The potential of an individual is a function of his material and positional parameters and their semi-conditional evaluations. Through time and with experience, one changes the quantity of parameters, readjusts his evaluations, and adds new parameters and evaluations. These adjustments change the individual’s potential to exploit opportunities. In developing one’s potential from a functional perspective, three components are should be emphasized: to incorporate unforeseen events to the individual’s own advantage, to prevent undesirable consequences of unforeseen events, and induce the environment to the individual’s own advantage.
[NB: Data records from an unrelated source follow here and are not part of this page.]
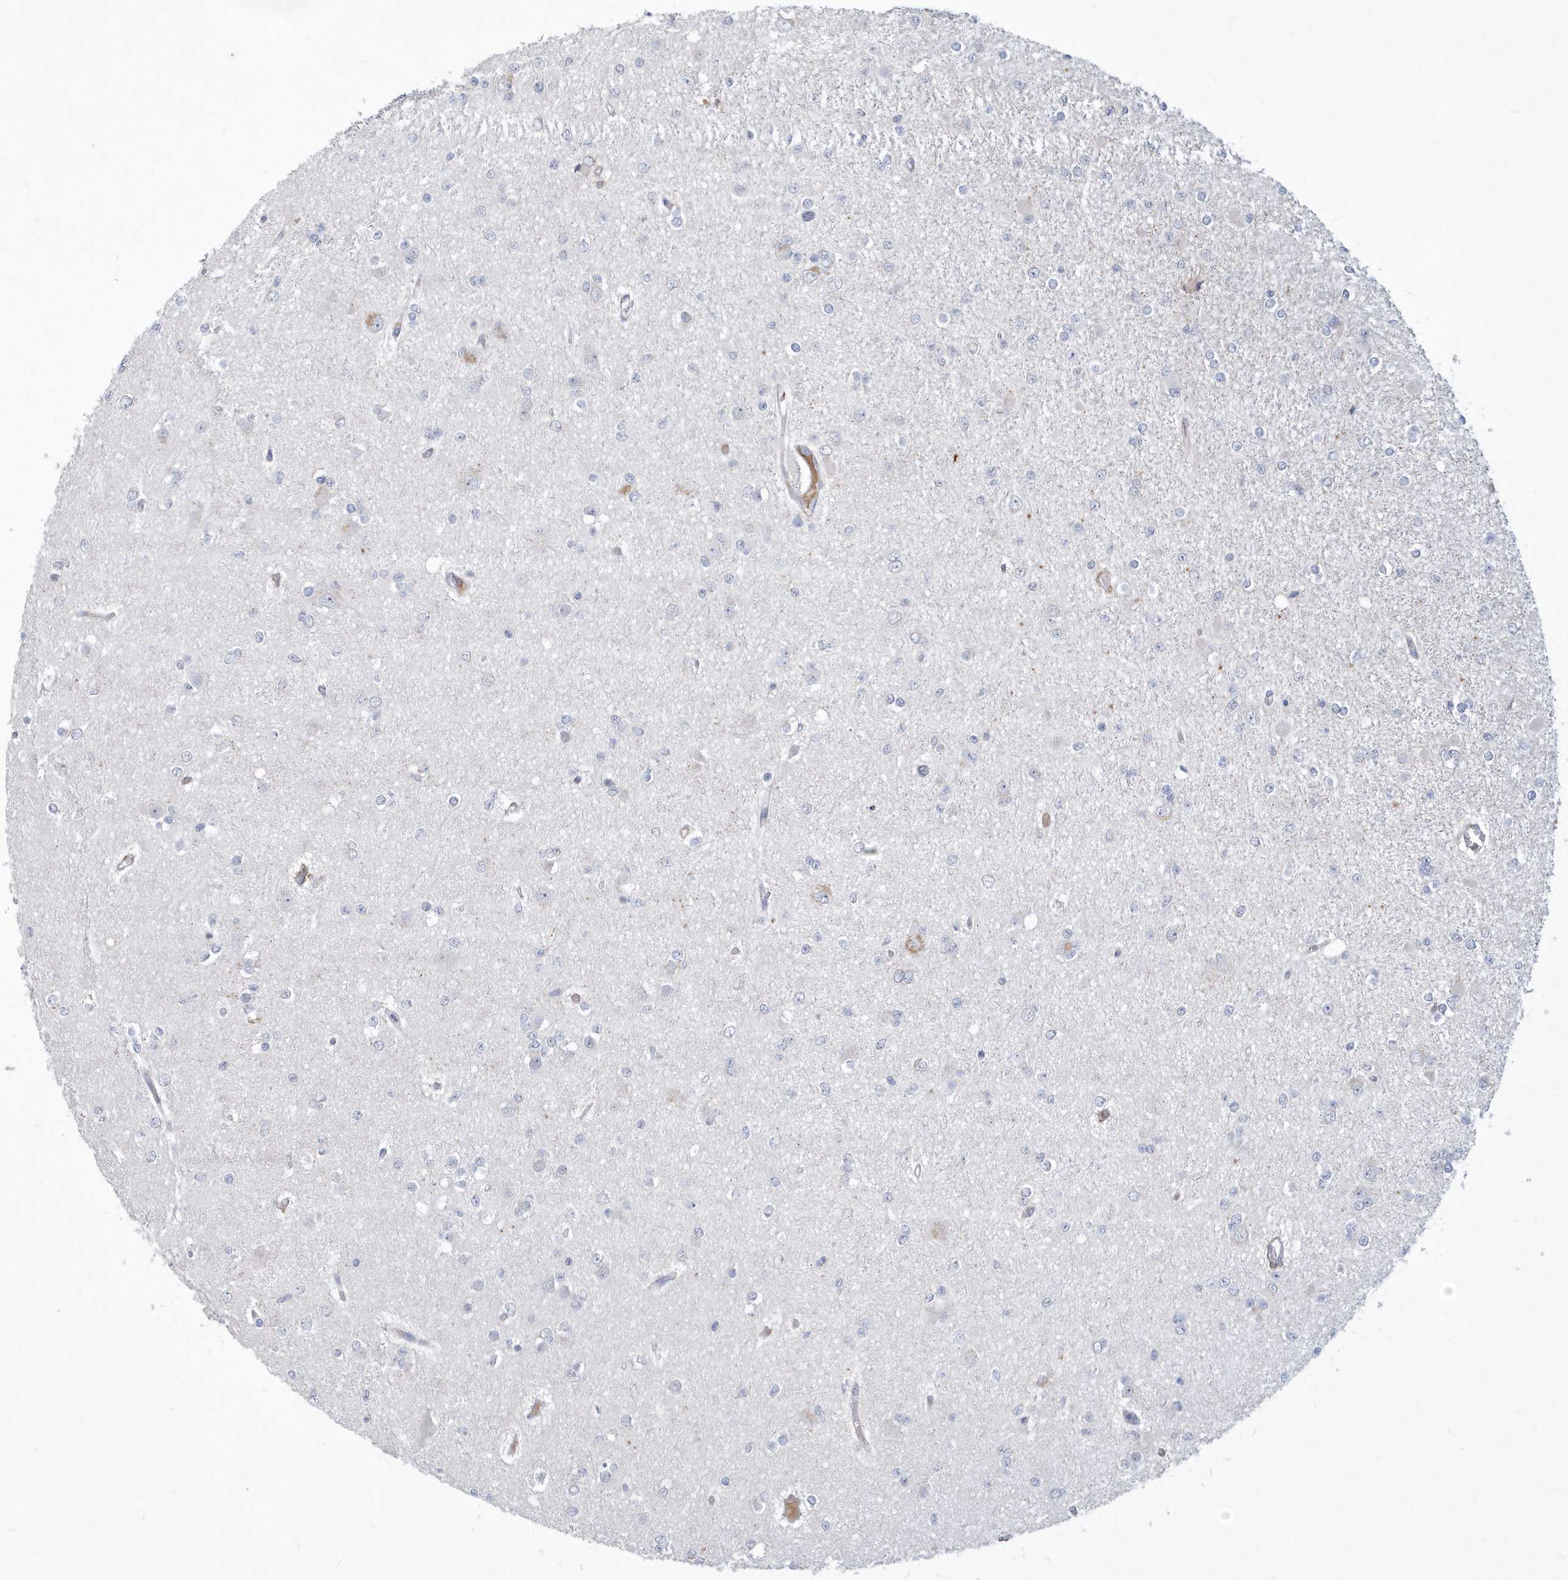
{"staining": {"intensity": "negative", "quantity": "none", "location": "none"}, "tissue": "glioma", "cell_type": "Tumor cells", "image_type": "cancer", "snomed": [{"axis": "morphology", "description": "Glioma, malignant, Low grade"}, {"axis": "topography", "description": "Brain"}], "caption": "Immunohistochemical staining of human glioma exhibits no significant positivity in tumor cells.", "gene": "TSPEAR", "patient": {"sex": "female", "age": 22}}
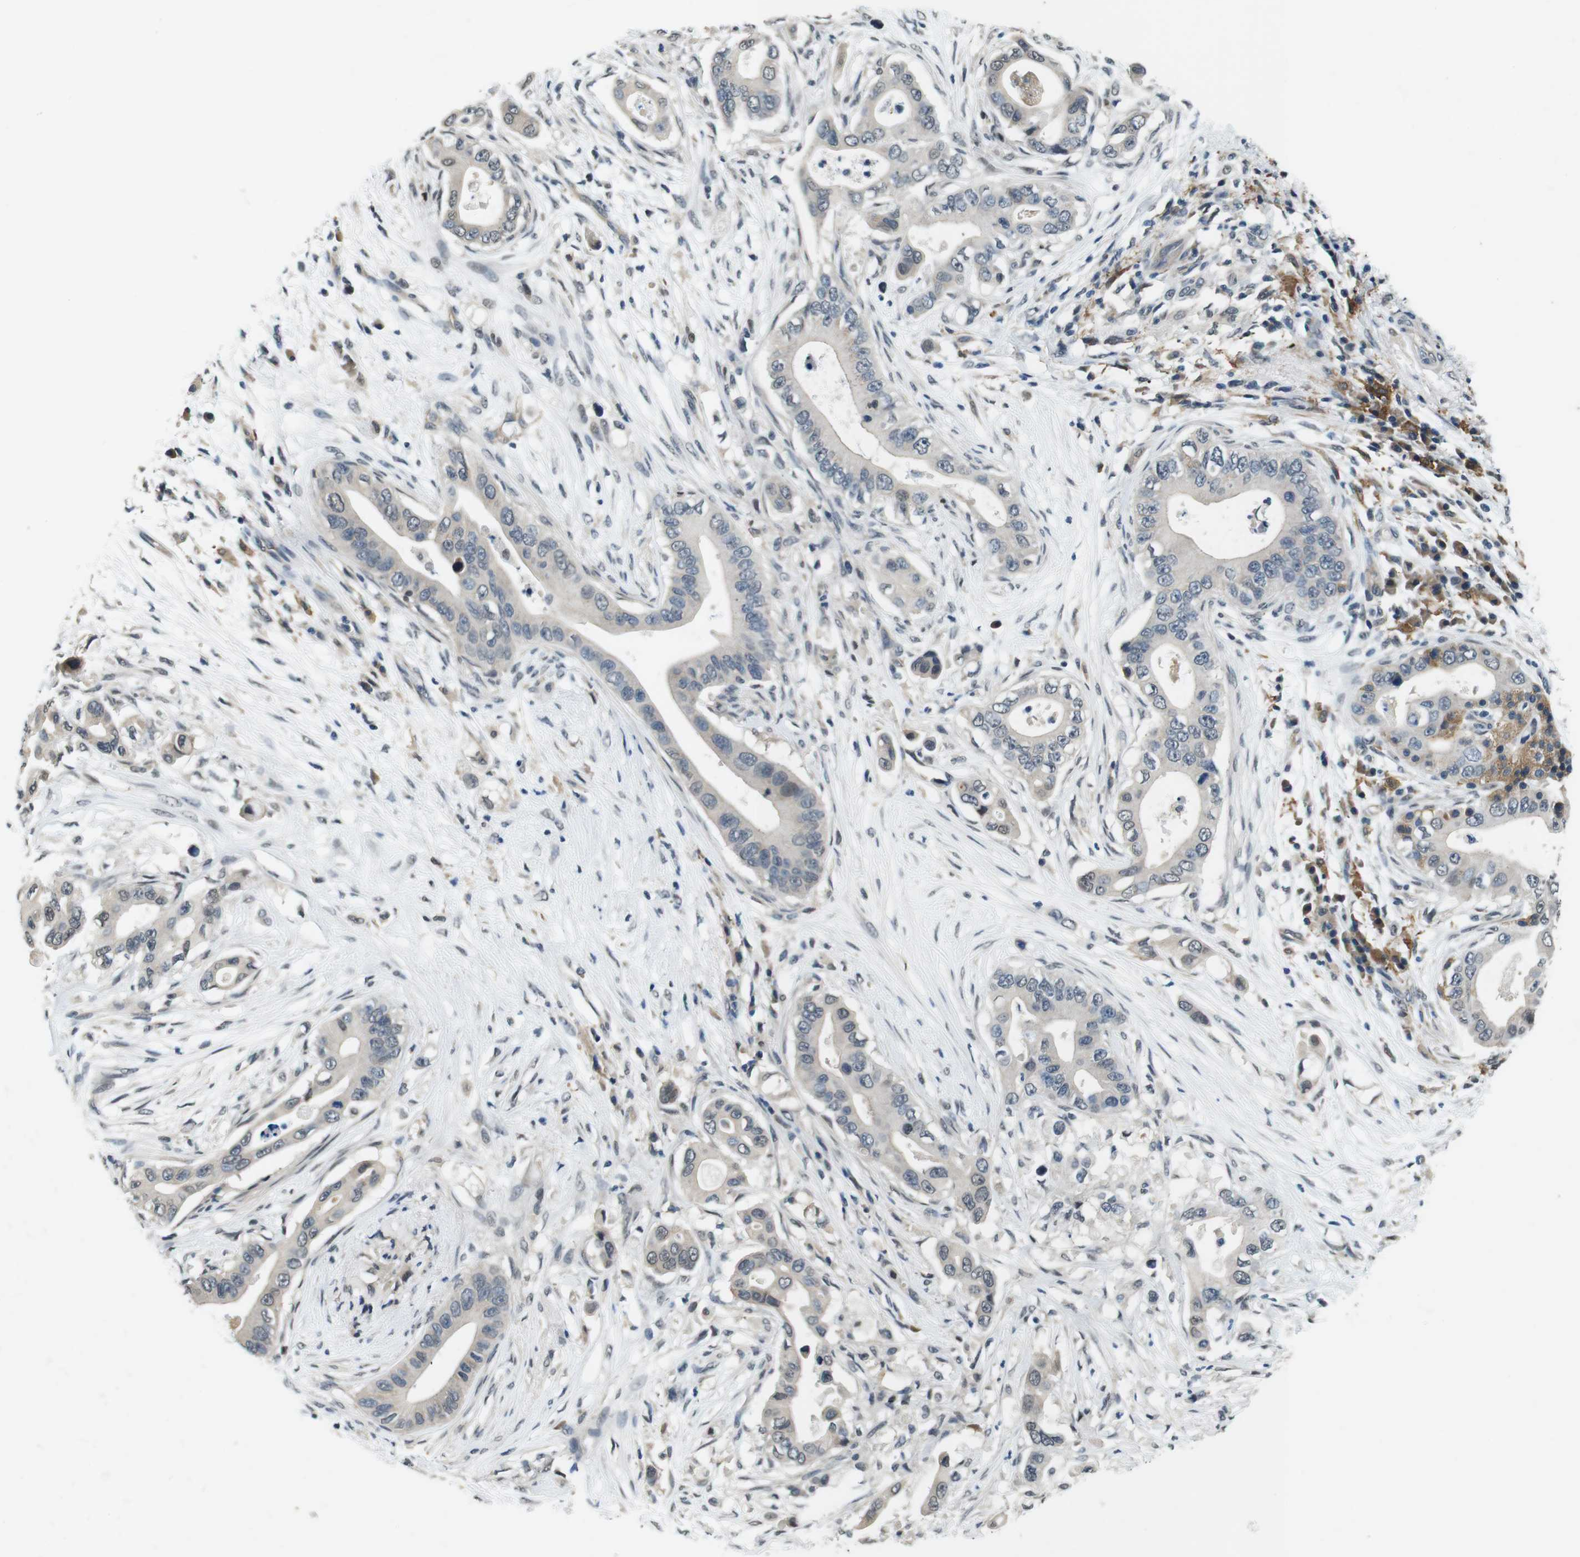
{"staining": {"intensity": "negative", "quantity": "none", "location": "none"}, "tissue": "pancreatic cancer", "cell_type": "Tumor cells", "image_type": "cancer", "snomed": [{"axis": "morphology", "description": "Adenocarcinoma, NOS"}, {"axis": "topography", "description": "Pancreas"}], "caption": "The micrograph shows no significant positivity in tumor cells of pancreatic adenocarcinoma. (Brightfield microscopy of DAB immunohistochemistry at high magnification).", "gene": "CD163L1", "patient": {"sex": "male", "age": 77}}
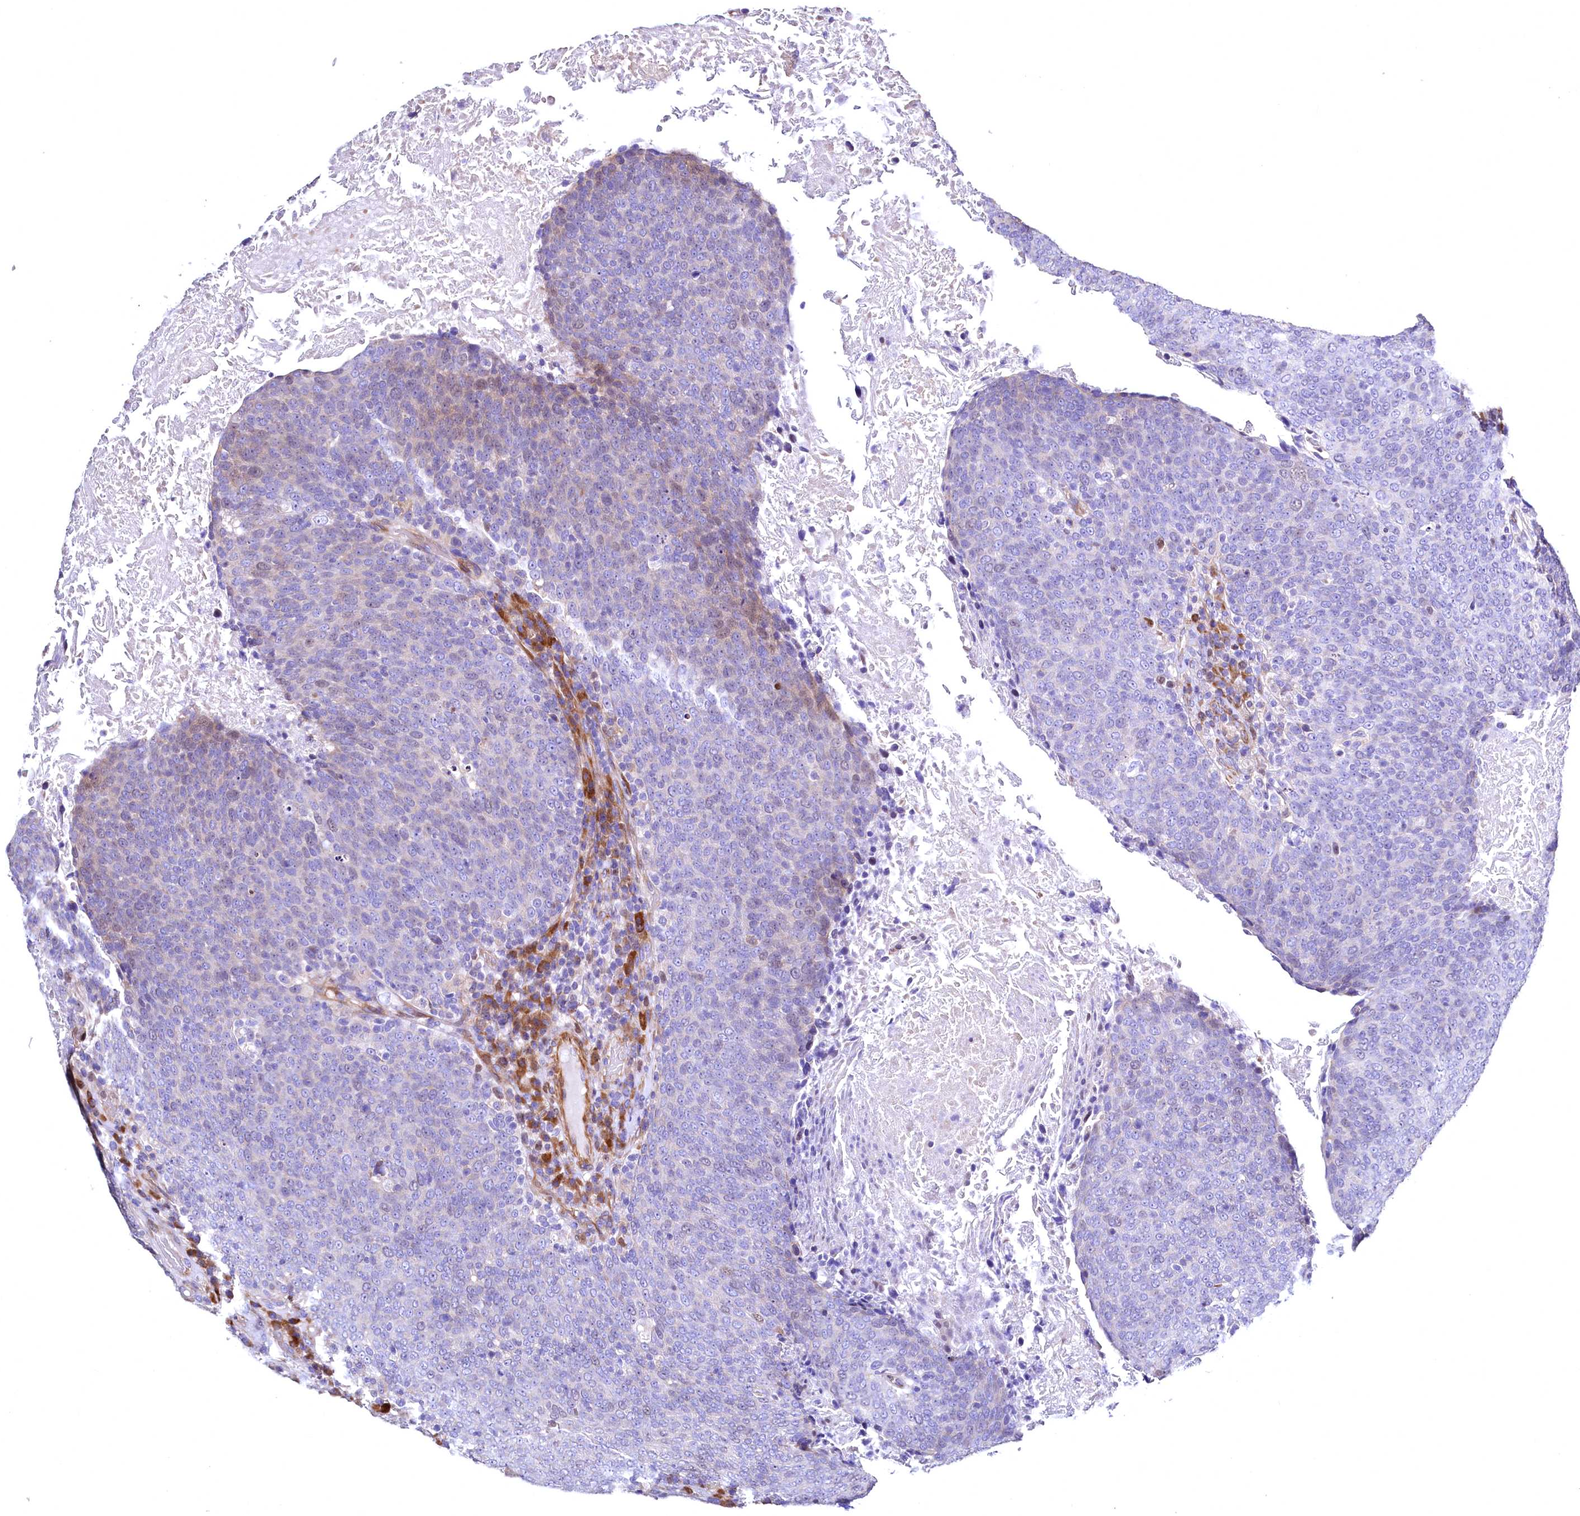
{"staining": {"intensity": "moderate", "quantity": "<25%", "location": "cytoplasmic/membranous"}, "tissue": "head and neck cancer", "cell_type": "Tumor cells", "image_type": "cancer", "snomed": [{"axis": "morphology", "description": "Squamous cell carcinoma, NOS"}, {"axis": "morphology", "description": "Squamous cell carcinoma, metastatic, NOS"}, {"axis": "topography", "description": "Lymph node"}, {"axis": "topography", "description": "Head-Neck"}], "caption": "Head and neck cancer stained with DAB (3,3'-diaminobenzidine) immunohistochemistry (IHC) shows low levels of moderate cytoplasmic/membranous positivity in approximately <25% of tumor cells. (DAB (3,3'-diaminobenzidine) = brown stain, brightfield microscopy at high magnification).", "gene": "WNT8A", "patient": {"sex": "male", "age": 62}}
The Mime-Box analogy works well in explaining the development of a position. The space, made out of two pairs of parallel lines, is extended until a new dimension can be reached. In this new dimension, definitions within the space, along with additions to its boundaries can be made. As one reaps the benefits of a position, new goals are subsequently discovered and set, as the opportunities become available. The development of a predisposition for further development is thus an ongoing process within Life’s dynamic, indeterministic system.
Conclusion
Katsenelinboigen’s concept of predispositioning is a powerful device which he has used to explain diverse subjects, such as Chess, Economics, Biology, and Aesthetics. This paper brings the language to the field of Psychology and, from the empirical application, concludes that the language of predispositioning fits. The implication for the discovery adds evidence to the confirmation of the hypothesis that predispositioning is a universal language which links all disciplines. Katsenelinboigen’s concept of predispositioning can be utilized in a full gamut of situations and disciplines. Further applications are necessary to confirm this assumption. Yet, if the hypothesis is consistently supported, predispositioning is a language which can be used for interdisciplinary communication and teaching. With predispositioning as a point of departure, we can easily find the parallels between the disciplines. Predispositioning gives us the methods to analyze specific situations, to improve our decision processes, and to find similarities between disciplines. These similarities advance our understanding of specific concepts, while bringing the disciplines closer together. Once these parallels have been fully realized, we will then conclude that Katsenelinboigen’s theory of Predispositioning is an underlying master system.
Selected Sources
Choy, Vicky M. The Practical Penn 1994-96. Philadelphia: The University of Pennsylvania, 1994.
Katsenelinboigen, A. Selected Topics in Indeterministic Systems. Seaside, CA: Intersystems Publishing, 1989.